LEGAL, DECENT, HONEST AND TRUE??

A brace of US-based company bosses got high on the same fumes that inflated the dot.com bubble at the turn of the new millennium and mislaid their honesty compasses.  Bernie Ebbers at Worldcom, Kenneth Lay and Jeffrey Skilling at Enron, Dennis Kozlowski at Tyco International and John Rigas at Adelphia Communications, are among the best known.

Their collective, awe-inspiring appetite for inventing phantom profits and misleading the financial markets left investors considerably poorer and, tragically, tens of thousands of former employees with pension funds that contained, well … no funds.

Serious remedial action was required to stop a repeat.  Sheriff Sarbanes and Inspector Oxley rode into town to clean up the mess.  Between them, they gave birth to the Public Company Accounting Reform and Investor Protection Act, more commonly known as the Sarbanes-Oxley act, in 2002.  Henceforth, any corporation with a stock exchange listing in the US has to comply with transparency in their corporate disclosures or fall foul of the US Constitution and the Federal Government.

In other words, businesses have to ‘tell the truth, the whole truth and nothing but the truth’ about how their businesses are faring.  George Dubya Bush, then US President, said of the new regulations at the time: “The era of low standards and false profits is over.  No boardroom in America is above or beyond the law.”

Honest businesses moaned about the added costs such oversight would incur but eventually, Sarbox became a part of US corporate culture.  Companies based in other jurisdictions with secondary listings on the NYSE or Nasdaq carry the same obligations, while other countries have since adopted similar regulations.

I was musing on the usefulness of this new era of corporate transparency while watching Inside Job over the Christmas holidays.  How, I wondered, was it possible for the US, and then the global financial markets, to collapse so spectacularly in 2008 if transparency and corporate honesty are now standard practice?  Over a cold beverage with a number of communications-type chums recently, we discussed the role and responsibility that the communications department has when it comes to discharging such obligations.

It was a small group and therefore not necessarily statistically valid but we all agreed – getting a standard press release signed off is more of a palaver than it used to be, while getting legal approval for the annual report has become a theatrical production that could challenge the expertise of Cameron Mackintosh.  This is reassuring.

But we also agreed that we deal in much more than press releases and annual reports.  In fact, combined, releases and annual reports make up a very small proportion of the collateral we produce or get involved with.  What about one off press briefings, or by-lined articles or conference speeches?  It seems the process also cares little about corporate blogs, sales presentations or tweets too.

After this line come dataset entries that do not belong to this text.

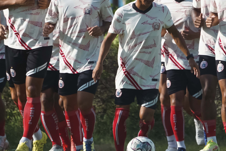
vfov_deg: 2.3
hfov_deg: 3.4
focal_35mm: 608
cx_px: 138
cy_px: 49
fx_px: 3817
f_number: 5.6
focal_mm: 400
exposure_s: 1/800
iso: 200
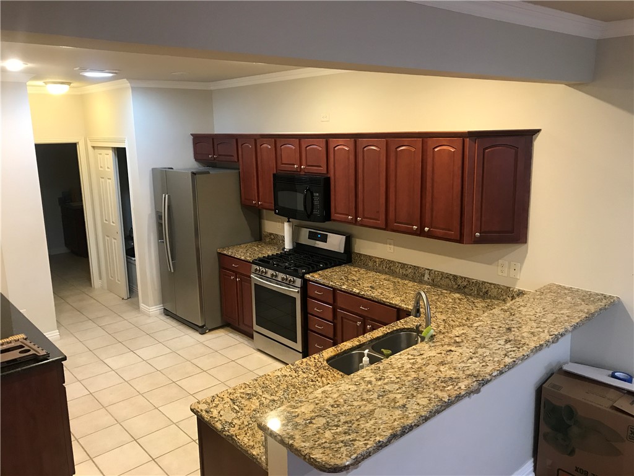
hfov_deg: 63.4
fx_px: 513
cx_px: 317
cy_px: 238
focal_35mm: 28
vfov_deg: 49.7
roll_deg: +3.0
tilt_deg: -13.4
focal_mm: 3.99
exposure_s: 1/15
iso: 64
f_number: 1.8
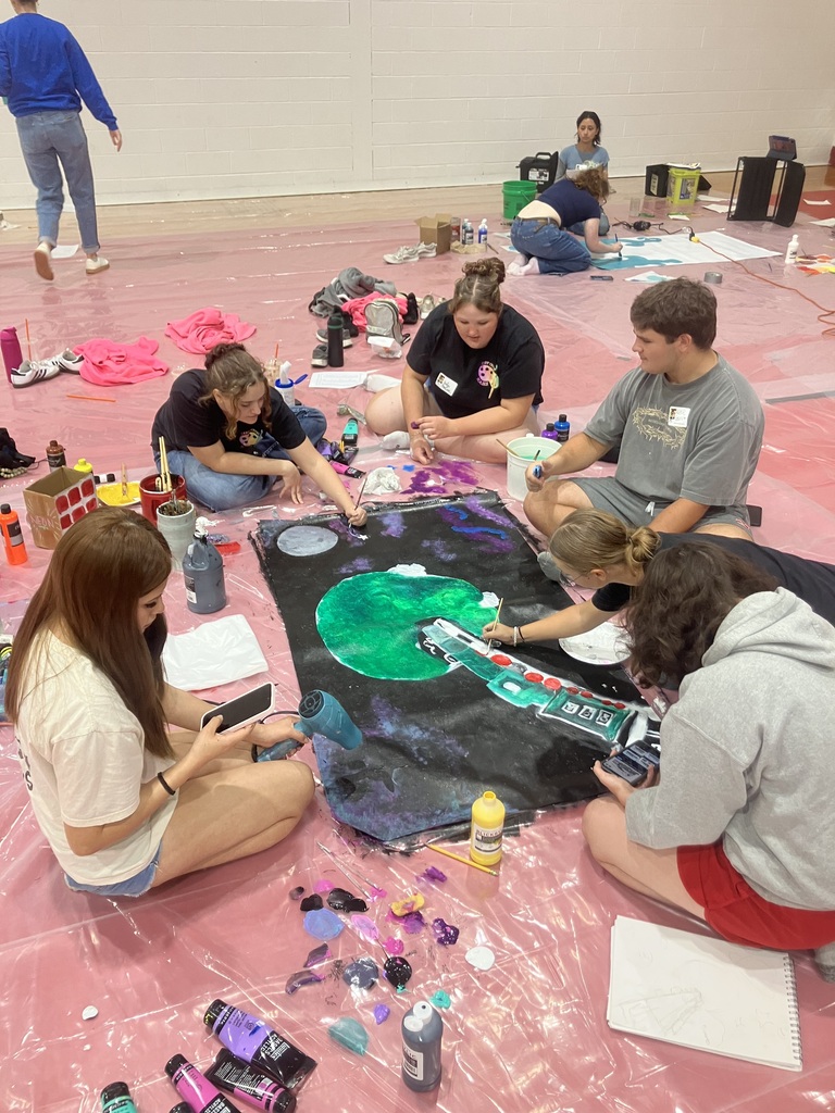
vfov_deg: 63.4
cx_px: 418
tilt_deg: -30.1
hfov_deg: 49.7
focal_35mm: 28
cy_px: 556
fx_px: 901
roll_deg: -2.1
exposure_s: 1/72
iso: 80
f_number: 1.8
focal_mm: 3.99
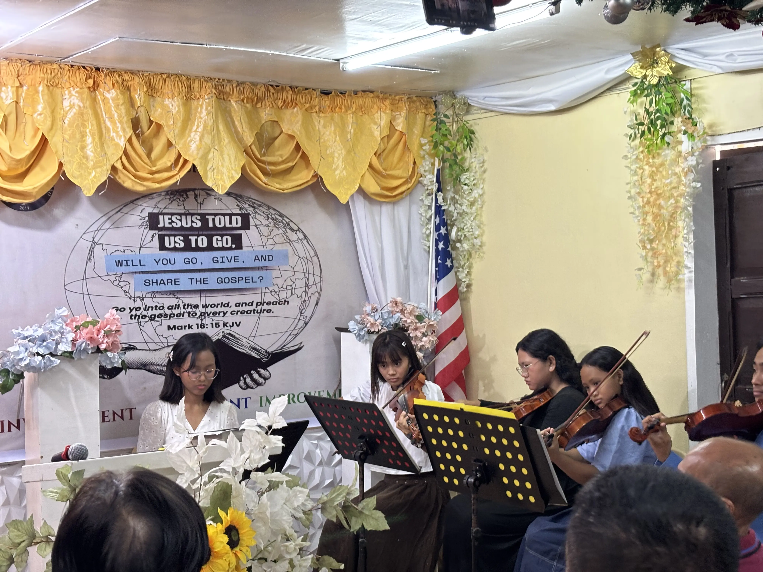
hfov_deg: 36.8
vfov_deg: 28.0
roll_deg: +1.0
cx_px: 382
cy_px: 286
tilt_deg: +0.1
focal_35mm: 52
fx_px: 1146
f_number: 1.6
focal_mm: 5.96
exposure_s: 1/40
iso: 100
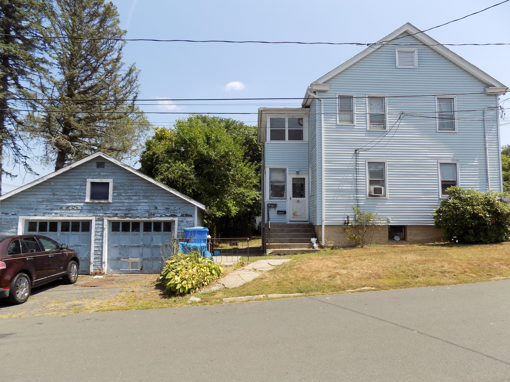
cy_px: 197
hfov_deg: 71.6
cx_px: 255
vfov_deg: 56.8
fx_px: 354
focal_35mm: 24
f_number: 3.1
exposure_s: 1/640
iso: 80
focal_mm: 4
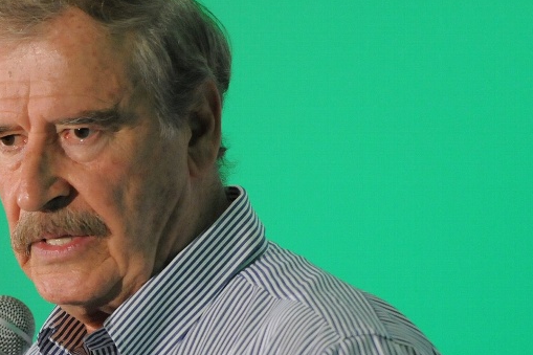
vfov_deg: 2.3
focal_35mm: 603
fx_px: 8924
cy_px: 295
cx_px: 46
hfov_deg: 3.4
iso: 1600
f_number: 2.8
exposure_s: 1/160
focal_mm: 200
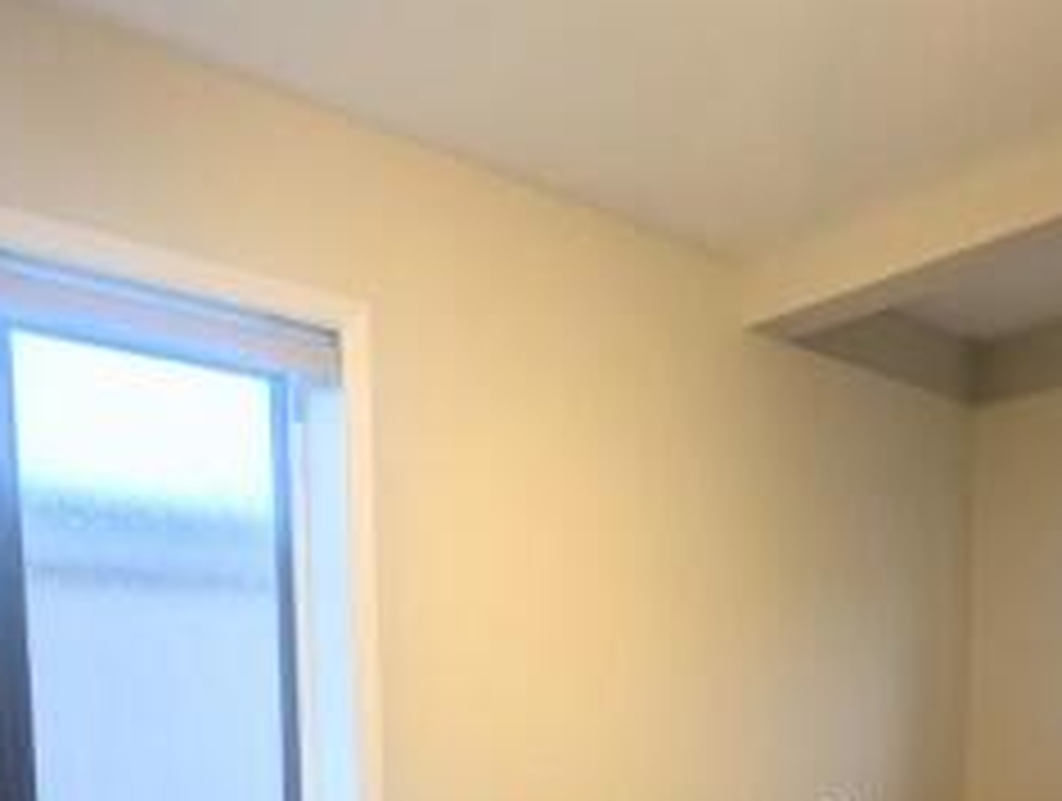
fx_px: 984
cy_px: 830
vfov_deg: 38.5
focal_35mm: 32
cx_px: 536
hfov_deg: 56.7
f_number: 2.2
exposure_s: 1/33.3
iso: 46
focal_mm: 1.95
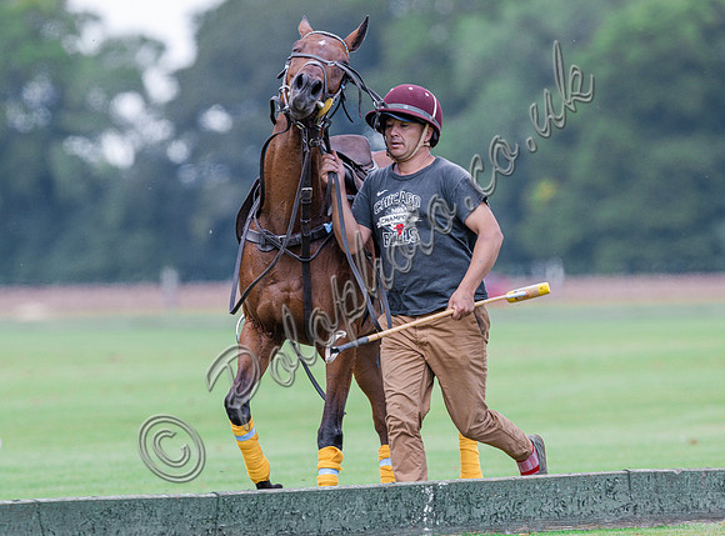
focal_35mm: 776
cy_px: 336
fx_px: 16166
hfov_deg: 2.6
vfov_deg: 1.9
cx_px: 261
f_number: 6.3
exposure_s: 1/640
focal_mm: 500
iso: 400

Yes. I know it’s not practical for every single piece of communications collateral go through an end-to-end approval and sign off. Otherwise, our work would never see the light of day.   But can you imagine a situation where, every once in a while, we’re holding, or could we be seen to be holding, a corporate exposure in our hands?  Have you considered it?

If so, does the idea cause you mild heartburn too?